RIO GALLEGOS.- "Las carreras se terminan cuando se baja la bandera a cuadros. Antes de ese momento nada está dicho. Y si esa frase la decía el gran Juan Manuel Fangio es porque realmente es así. Vamos a esperar", repetía hasta el cansancio Guillermo Ortelli (Chevrolet) antes de arrancar la fría jornada patagónica.

La atención se centraba en lo que podría hacer su rival, Omar Martínez (Ford Falcon), el gran candidato que llegó aquí con 15 puntos de ventaja por sobre Ortelli, el defensor del número 1. Pero finalmente al agitarse la insignia cuadriculada Ortelli fue quien festejó como nunca e inscribió por tercera vez su nombre en la lista de campeones en el Turismo Carretera.
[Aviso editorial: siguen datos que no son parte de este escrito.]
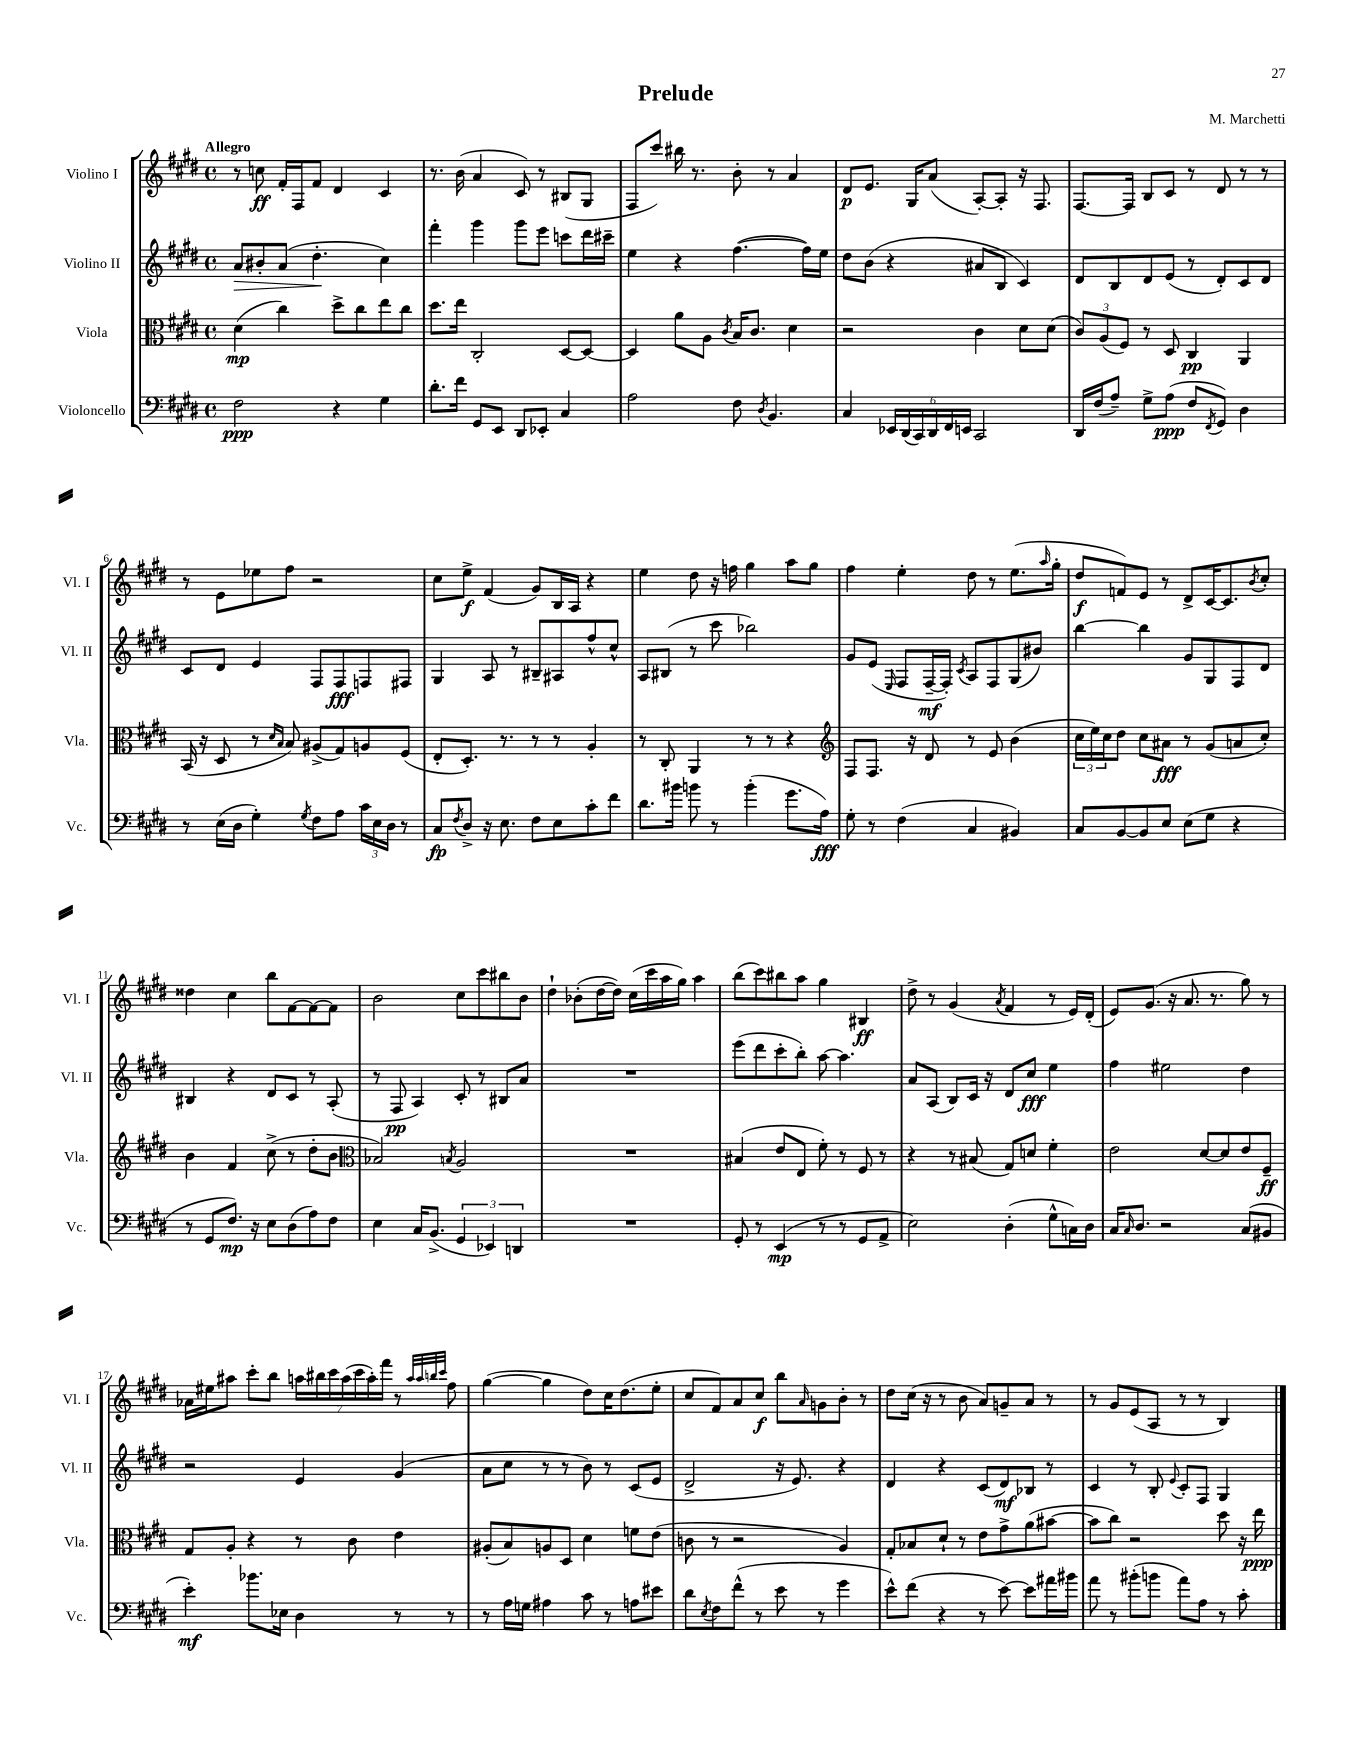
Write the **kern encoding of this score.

**kern	**kern	**kern	**kern
*staff4	*staff3	*staff2	*staff1
*clefF4	*clefC3	*clefG2	*clefG2
*k[f#c#g#d#]	*k[f#c#g#d#]	*k[f#c#g#d#]	*k[f#c#g#d#]
*M4/4	*M4/4	*M4/4	*M4/4
*met(c)	*met(c)	*met(c)	*met(c)
2F#	(4d#	8a	8r
.	.	8b#'	8cc
.	4cc#)	(8a	16f#'
.	.	.	16F#
.	.	4.dd#'	8f#
4r	8dd#^	.	4d#
.	8cc#	.	.
4G#	8ee	4cc#)	4c#
.	8cc#	.	.
=	=	=	=
8.d#'	8.dd#	4fff#'	8.r
16f#	16ee	.	(16b
8GG#	2C#'	4ggg#	4a
8EE	.	.	.
8DD#	.	8ggg#	8c#)
8EE-'	.	8eee	8r
4C#	[8D#	8ccc	(8B#
.	8D#_	16ddd#	8G#
.	.	16ccc#~	.
=	=	=	=
2A	4D#]	4ee	8F#
.	.	.	8ccc#)
.	8a	4r	16bb#
.	.	.	8.r
.	8A	.	.
.	8qc#	.	.
8F#	16B	([4.ff#	8b'
.	8.c#	.	.
8qD#	.	.	.
4.BB	.	.	8r
.	4d#	.	4a
.	.	16ff#])	.
.	.	16ee	.
=	=	=	=
4C#	2r	8dd#	8d#
.	.	(8b	8.e
24EE-	.	4r	.
(24DD#	.	.	.
.	.	.	16G#
24CC#)	.	.	.
24DD#	.	.	(8a
24FF#	.	.	.
24EE	.	.	.
2CC#	4c#	8a#	[8A')
.	.	8B	8A']
.	8d#	4c#)	16r
.	.	.	8.F#
.	(8d#	.	.
=	=	=	=
16DD#	12c#)	8d#	[8.F#
(16F#	.	.	.
.	(12A	.	.
8A~)	.	8B	.
.	12F#)	.	.
.	.	.	16F#]
8G#^	8r	8d#	8B
(8A	8D#	(8e	8c#
8F#	4C#	8r	8r
8qFF#	.	.	.
8GG#)	.	8d#')	8d#
4D#	4AA	8c#	8r
.	.	8d#	8r
=	=	=	=
8r	(16BB	8c#	8r
.	16r	.	.
(16E	8D#	8d#	8e
16D#	.	.	.
4G#')	8r	4e	8ee-
.	16qqd#	.	.
.	16qqB	.	.
.	8B)	.	8ff#
8qG#	.	.	.
8F#	(8A#^	8F#	2r
8A	8G#)	8F#	.
24c#	8A	8F	.
24E	.	.	.
24D#	.	.	.
8r	(8F#	8F#	.
=	=	=	=
8C#	8E'	4G#	8cc#
8qF#	.	.	.
8D#^	8.D#')	.	8ee^
16r	.	8A	(4f#
8.E	8.r	.	.
.	.	8r	.
8F#	8r	8B#~	8g#)
8E	8r	8A#	16B
.	.	.	16A
8c#'	4A'	8ff#^^	4r
8f#	.	8cc#^^	.
=	=	=	=
8.d#	8r	8A	4ee
.	8C#'	(8B#	.
16b#	.	.	.
8b	4AA	8r	8dd#
8r	.	8ccc#	16r
.	.	.	16ff
(4b'	8r	2bb-)	4gg#
.	8r	.	.
8.g#	4r	.	8aa
.	.	.	8gg#
16A)	.	.	.
=	=	=	=
*	*clefG2	*	*
8G#'	8F#	8g#	4ff#
8r	8.F#	(8e	.
.	.	16qqE	.
(4F#	.	8F#	4ee'
.	16r	.	.
.	8d#	[16F#~	.
.	.	16F#'])	.
.	.	8qc#	.
4C#	8r	8A	8dd#
.	8e	8F#	8r
4BB#)	(4b	(8G#	(8.ee
.	.	8b#)	.
.	.	.	16qqaa
.	.	.	16gg#'
=	=	=	=
8C#	24cc#	[4bb	8dd#
.	24ee)	.	.
.	24cc#	.	.
[8BB	8dd#	.	8f)
8BB]	8cc#	4bb]	8e
8E	8a#	.	8r
(8E	8r	8g#	8d#^
8G#	(8g#	8G#	[16c#
.	.	.	8.c#]
4r	8a	8F#	.
.	.	.	8qb
.	8cc#')	8d#	8cc#'
=	=	=	=
8r	4b	4B#	4dd##
8GG#	.	.	.
8.F#)	4f#	4r	4cc#
16r	.	.	.
8E	(8cc#^	8d#	8bb
(8D#	8r	8c#	[8f#
8A)	8dd#'	8r	8f#_
8F#	8b	(8A'	8f#]
=	=	=	=
*	*clefC3	*	*
4E	2B-)	8r	2b
.	.	8F#	.
16C#	.	4A)	.
(8.BB^	.	.	.
.	8qB	.	.
6GG#	2A	8c#'	8cc#
.	.	8r	8ccc#
6EE-)	.	.	.
.	.	8B#	8bb#
6DD	.	.	.
.	.	8a	8b
=	=	=	=
1r	1r	1r	4dd#`
.	.	.	(8b-'
.	.	.	[16dd#
.	.	.	16dd#])
.	.	.	(16cc#
.	.	.	16ccc#
.	.	.	16aa
.	.	.	16gg#)
.	.	.	4aa
=	=	=	=
8GG#'	(4B#	(8eee	(8bb
8r	.	8ddd#	8ccc#)
(4EE	8e	8ccc#'	8bb#
.	8E	8bb')	8aa
8r	8f#')	[8aa	4gg#
8r	8r	4.aa]	.
8GG#	8F#	.	4B#
8AA^	8r	.	.
=	=	=	=
2E)	4r	8a	8dd#^
.	.	(8A	8r
.	8r	8B)	(4g#
.	(8B#	16c#	.
.	.	16r	.
.	.	.	8qa
(4D#'	8G#)	8d#	4f#
.	8d	8cc#	.
8G#^^	4f#'	4ee	8r
16C)	.	.	16e)
16D#	.	.	(16d#'
=	=	=	=
16C#	2e	4ff#	8e)
16qqC#	.	.	.
8.D#	.	.	.
.	.	.	(8.g#
2r	.	2ee#	.
.	.	.	16r
.	.	.	8.a
.	[8d#	.	.
.	.	.	8.r
.	8d#]	.	.
(8C#	8e	4dd#	8gg#)
8BB#	8F#~	.	8r
=	=	=	=
4e')	8G#	2r	16a-
.	.	.	16ee#
.	8A'	.	8aa#
8.b-	4r	.	8ccc#'
.	.	.	8bb
16E-	.	.	.
4D#	8r	4e	28aa
.	.	.	28bb#
.	.	.	28ccc#
.	.	.	(28aa
.	8c#	.	.
.	.	.	28ccc#
.	.	.	28aa')
.	.	.	28fff#
8r	4e	(4g#	8r
.	.	.	32qqaa
.	.	.	32qqaa
.	.	.	32qqbb
.	.	.	32qqccc#
8r	.	.	8ff#
=	=	=	=
8r	(8A#'	8a	([4gg#
16A	8B)	8cc#	.
16G	.	.	.
4A#	8A	8r	4gg#]
.	8D#	8r	.
8c#	4d#	8b)	8dd#)
8r	.	8r	16cc#
.	.	.	(8.dd#
8A	8f	(8c#	.
8e#	(8e	8e	8ee'
=	=	=	=
8d#	8c	2d#^	8cc#
8qE	.	.	.
8F#	8r	.	8f#)
(8f#^^	2r	.	8a
8r	.	.	8cc#
8e	.	16r	8bb
.	.	8.e)	.
.	.	.	16qqa
8r	.	.	8g
4g#	4A)	4r	8b'
.	.	.	8r
=	=	=	=
8e^^)	8G#'	4d#	8dd#
(8f#	8B-	.	(16cc#
.	.	.	16r
4r	8d#`	4r	8r
.	8r	.	8b
8r	8e	(8c#	8a)
[8e)	8g#^	8d#)	8g~
8e]	(8a	8B-	8a
16a#	[8b#	8r	8r
16b#	.	.	.
=	=	=	=
8a	8b#]	4c#	8r
8r	8cc#)	.	8g#
(8b#'	2r	8r	(8e
8b	.	8B'	8A
.	.	8qqe	.
8a)	.	8c#'	8r
8A	.	8F#	8r
8r	8dd#	4G#	4B)
8c#'	16r	.	.
.	16ee	.	.
==	==	==	==
*-	*-	*-	*-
  • Gran expectación. La competencia contó con todos los componentes necesarios para la definición del campeonato con un alto grado de emotividad. Primero, el lugar: Río Gallegos presentó un clima ventoso y frío, pero la calidez y la pasión de su público, junto con miles de personas llegadas desde Tierra del Fuego y desde Chile, le otorgaron un marco distinto de al habitual en la categoría, que por primera vez visitó el autódromo Ciudad del Centenario.
  • Luego, las maniobras en la pista. La solidez del Chevrolet de Ortelli y los problemas que encontró el Gurí Martínez en su lucha por mantenerse dentro de los diez primeros puestos, con los enredos con Marcos Di Palma (Chevrolet) y la penalización tras un toque con el Dodge de Bessone (ver aparte), mantuvieron en vilo y expectantes a todos por un resultado que se mostraba abierto.

    Además, los continuos inconvenientes por mantenerse en la pista (sucia por varios despistes) exigía la máxima concentración a Ortelli, ya que un descuido lo podía dejar con las manos vacías, al encontrarse obligado a ubicarse bien adelante para llevarse el título hacia Salto.

    Finalmente, Ortelli se coronó. No hay dudas de su capacidad conductiva. Tampoco se pone en tela de juicio el talento de su equipo. Sandro Crespi resolvió en la pista algunos problemas surgidos con un auto nuevo, que en un principio motivaron un mar de dudas. Y Jorge Pedersoli, el histórico motorista que no se cansa de sumar coronas.

    A todo esto, Claudio Bisceglia condujo el auto que se mostró imbatible durante el fin de semana. El Chevrolet preparado por Alberto Canapino no falló y así se sumó un nuevo ganador en la categoría. Por supuesto que el festejo fue medido en el team, ya que la mayor expectativa estaba centrada en el título y en las posibilidades reales que poseía y que finalmente perdió el otro piloto, Martínez, con el Ford.

  • El tercer festejo. Los motores dejaron de rugir y el Chevrolet se estacionó frente a la torre de control. El fervor de los hinchas sepultó el coche bajo la muchedumbre y desde allí abajo salió Ortelli, como resurgió en el campeonato, para desatar la euforia. Se abrazó con su acompañante, Mauricio Tiburón Lupardo, y le pidió a un hincha la bandera de Chevrolet, que agitó al compás de los cánticos.
  • Luego, Ortelli recibió el respetuoso saludo del Gurí, que como un caballero le extendió la mano y reconoció la derrota, pese a la tristeza que tenía el piloto entrerriano, el gran favorito en lo previo.

    Como un experimentado hombre que ya lleva varios años en la categoría, Ortelli sabe de campeonatos. Esta vez se alzó con la tercera corona en el Turismo Carretera con apenas 28 años. Como siguiendo el pensamiento de su ídolo, el balcarceño Juan Manuel Fangio, una vez agitada la bandera a cuadros, señaló: "No soy el mejor por haber sido el campeón. Hay que tratar de serlo pero no creerlo; y eso es lo que hace permanentemente mi equipo". Y dejó Río Gallegos como campeón.